==== Data

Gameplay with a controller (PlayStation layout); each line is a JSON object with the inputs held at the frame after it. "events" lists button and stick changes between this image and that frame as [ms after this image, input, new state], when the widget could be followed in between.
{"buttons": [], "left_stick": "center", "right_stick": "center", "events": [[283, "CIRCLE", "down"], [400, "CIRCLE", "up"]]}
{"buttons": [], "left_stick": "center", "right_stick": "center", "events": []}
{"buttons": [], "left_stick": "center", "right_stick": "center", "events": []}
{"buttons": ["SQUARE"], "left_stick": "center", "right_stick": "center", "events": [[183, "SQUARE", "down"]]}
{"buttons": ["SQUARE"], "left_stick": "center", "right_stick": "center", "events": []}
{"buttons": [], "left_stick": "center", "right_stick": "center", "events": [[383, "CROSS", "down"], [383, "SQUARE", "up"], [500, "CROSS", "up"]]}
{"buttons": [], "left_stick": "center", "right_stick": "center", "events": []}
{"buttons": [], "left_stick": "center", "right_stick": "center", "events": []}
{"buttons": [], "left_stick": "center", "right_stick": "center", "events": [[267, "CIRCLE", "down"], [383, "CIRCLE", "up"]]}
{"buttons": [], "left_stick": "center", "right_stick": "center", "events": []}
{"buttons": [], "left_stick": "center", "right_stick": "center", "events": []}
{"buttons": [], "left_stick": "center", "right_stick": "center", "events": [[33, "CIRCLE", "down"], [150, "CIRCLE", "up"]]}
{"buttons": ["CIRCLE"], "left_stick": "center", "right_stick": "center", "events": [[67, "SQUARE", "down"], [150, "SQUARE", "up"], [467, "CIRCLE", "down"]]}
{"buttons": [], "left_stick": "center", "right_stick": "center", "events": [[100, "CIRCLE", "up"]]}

========

Given the word "SQUARE", show every line of the records that contains it.

{"buttons": ["SQUARE"], "left_stick": "center", "right_stick": "center", "events": [[183, "SQUARE", "down"]]}
{"buttons": ["SQUARE"], "left_stick": "center", "right_stick": "center", "events": []}
{"buttons": [], "left_stick": "center", "right_stick": "center", "events": [[383, "CROSS", "down"], [383, "SQUARE", "up"], [500, "CROSS", "up"]]}
{"buttons": ["CIRCLE"], "left_stick": "center", "right_stick": "center", "events": [[67, "SQUARE", "down"], [150, "SQUARE", "up"], [467, "CIRCLE", "down"]]}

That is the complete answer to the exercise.